Dağlardan mektup var
ÇOCUKLAR ölmesin elbette. Hangi polis, hangi asker çocuklar ölsün ister ki. Tabii o çocukları hendeklerin önüne kalkan yapanlar istemedikçe... Çocuk bedenlerinden tuzak kurmadıkça... Orada görev yapan askeri...
ÇOCUKLAR ölmesin elbette.
Hangi polis, hangi asker çocuklar ölsün ister ki.
Tabii o çocukları hendeklerin önüne kalkan yapanlar istemedikçe...
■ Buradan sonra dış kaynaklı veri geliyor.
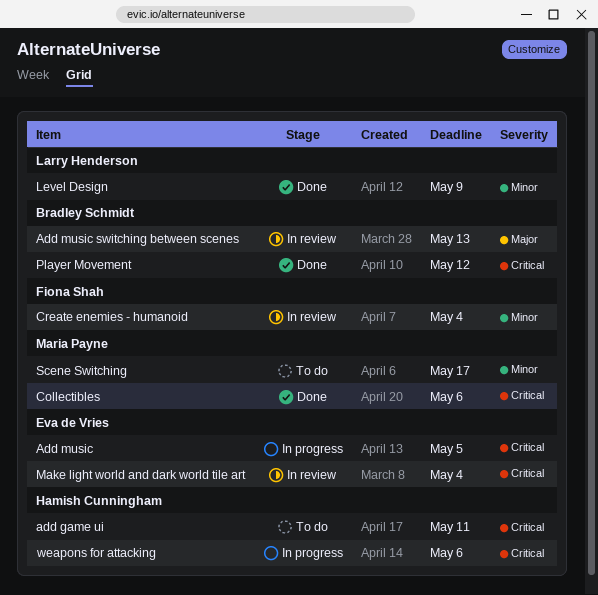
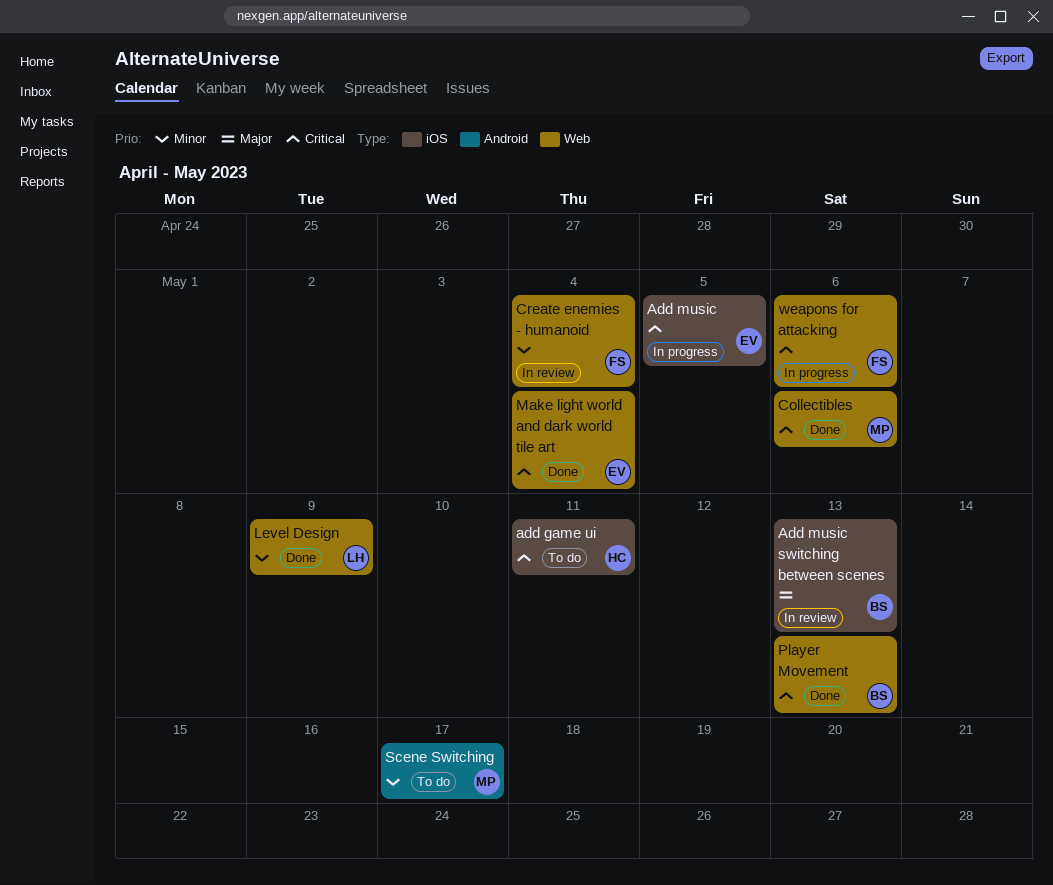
Make light world and dark world tile art, status: In review -> Done
Player Movement, due: May 12 -> May 13
weapons for attacking, owner: Hamish Cunningham -> Fiona Shah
Çocuk bedenlerinden tuzak kurmadıkça...
Orada görev yapan askeri yalnızca elinde silahla biliriz...
Ama bir de yaşadıkları var...
Barışı en çok onlar ister...
Neden mi?
İşte size o karlı dağları sıradan bir hayat gibi yaşayan bir kahramanın kaleminden örneği.
Belinde üç kurşun yarasıyla dağlardan dönen sevgili Abdullah Ağar’dan bir Gabar günlüğü:
GABAR’DA EKMEK KAVGASI
Gabar kokurdanlarla doludur.
Kokurdanlar da kayalarla.
Kokurdan; kuyu gibi çukur, derin ve dik çöküntü demektir.
Gabar’da binlercesi vardır.
İki-üç metreden başlar derinlikleri, yüz metreyi aşan yüzlercesi vardır.
Bize göre ise kokurdan; ‘Ters Tepe’ demektir.
Tepeye önce tırmanıp sonra indiğin, kokurdana ise önce inip sonra tırmandığın içindir.
Dedim ya, kokurdan diktir derindir, toprağı da çok yoktur.
Ağzına kadar kaya doludur.
Küçük kaya, büyük kaya, kaya bloku!
Oynaktır çoğu, fingirder dururlar altında.
Tabii bir de keskindirler.
Delici, kesici, parçalayıcı, ezici, öğütücü, yıkıcı ve bölücüdürler.